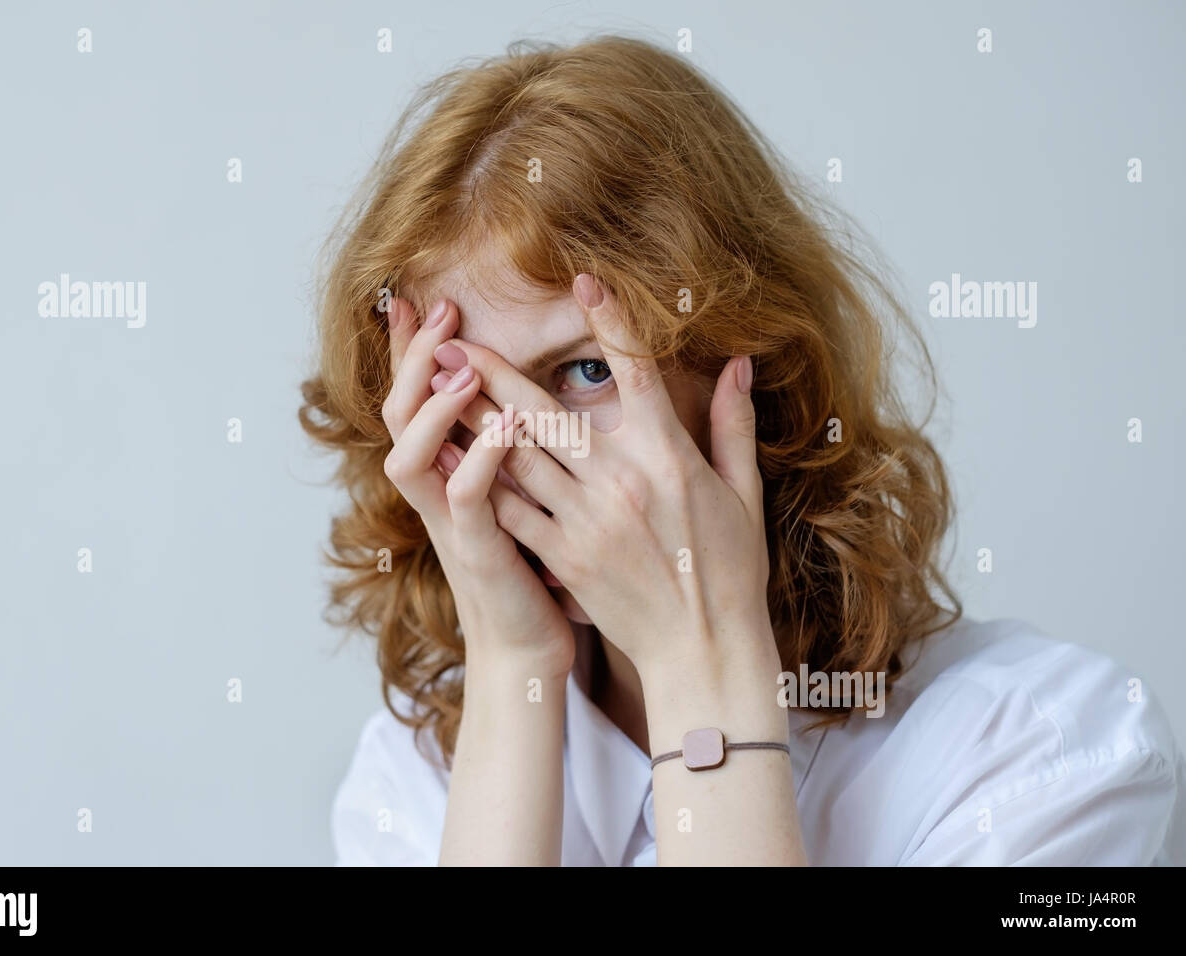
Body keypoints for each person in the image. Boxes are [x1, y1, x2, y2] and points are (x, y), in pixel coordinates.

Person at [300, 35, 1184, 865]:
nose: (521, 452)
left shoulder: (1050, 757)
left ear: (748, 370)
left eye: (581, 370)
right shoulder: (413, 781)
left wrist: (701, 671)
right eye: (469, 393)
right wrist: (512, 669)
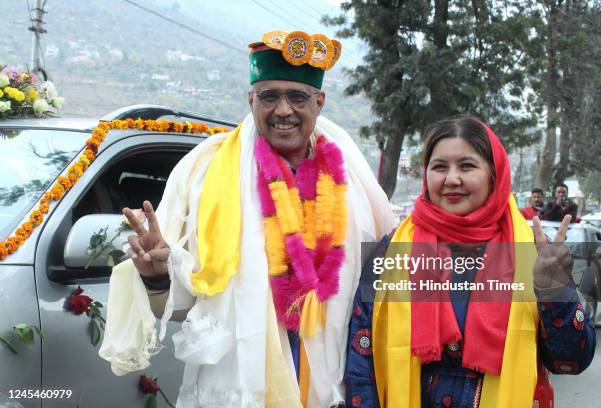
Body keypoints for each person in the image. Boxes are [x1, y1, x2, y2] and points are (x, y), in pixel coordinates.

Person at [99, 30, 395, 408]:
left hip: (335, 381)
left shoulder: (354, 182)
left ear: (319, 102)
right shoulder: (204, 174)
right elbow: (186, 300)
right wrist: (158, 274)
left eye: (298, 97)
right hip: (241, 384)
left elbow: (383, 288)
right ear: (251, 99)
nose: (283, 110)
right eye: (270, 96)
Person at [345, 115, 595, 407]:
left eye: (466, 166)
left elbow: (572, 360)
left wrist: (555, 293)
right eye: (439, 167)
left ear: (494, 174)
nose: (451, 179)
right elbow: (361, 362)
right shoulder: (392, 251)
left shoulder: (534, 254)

▶ WHAT TO DO:
Having removed the pictures, write out the records exactly as they stand.

▶ THE COMPLETED TASK:
Body keypoints for each person in the image. Boxes are [x1, y1, x2, y2] and points are (x, y), in pixel coordinates.

Person at [300, 35, 1184, 865]:
nose: (521, 452)
left shoulder: (1050, 757)
left ear: (748, 370)
left eye: (581, 370)
right shoulder: (413, 781)
left wrist: (701, 671)
right eye: (469, 393)
right wrist: (512, 669)
Body keypoints for each person in the image. Boxes are [x1, y1, x2, y2] and points are (x, y), in pixel coordinates.

Person at [99, 30, 395, 408]:
left hip: (335, 381)
left shoulder: (354, 182)
left ear: (319, 102)
right shoulder: (204, 174)
right elbow: (186, 300)
right wrist: (158, 274)
left eye: (298, 97)
right hip: (241, 384)
left elbow: (383, 288)
right ear: (251, 99)
nose: (283, 110)
right eye: (270, 96)
Person at [345, 115, 595, 407]:
left eye: (466, 166)
left elbow: (572, 360)
left wrist: (555, 293)
right eye: (439, 167)
left ear: (494, 174)
nose: (451, 179)
right elbow: (361, 362)
right shoulder: (392, 251)
left shoulder: (534, 254)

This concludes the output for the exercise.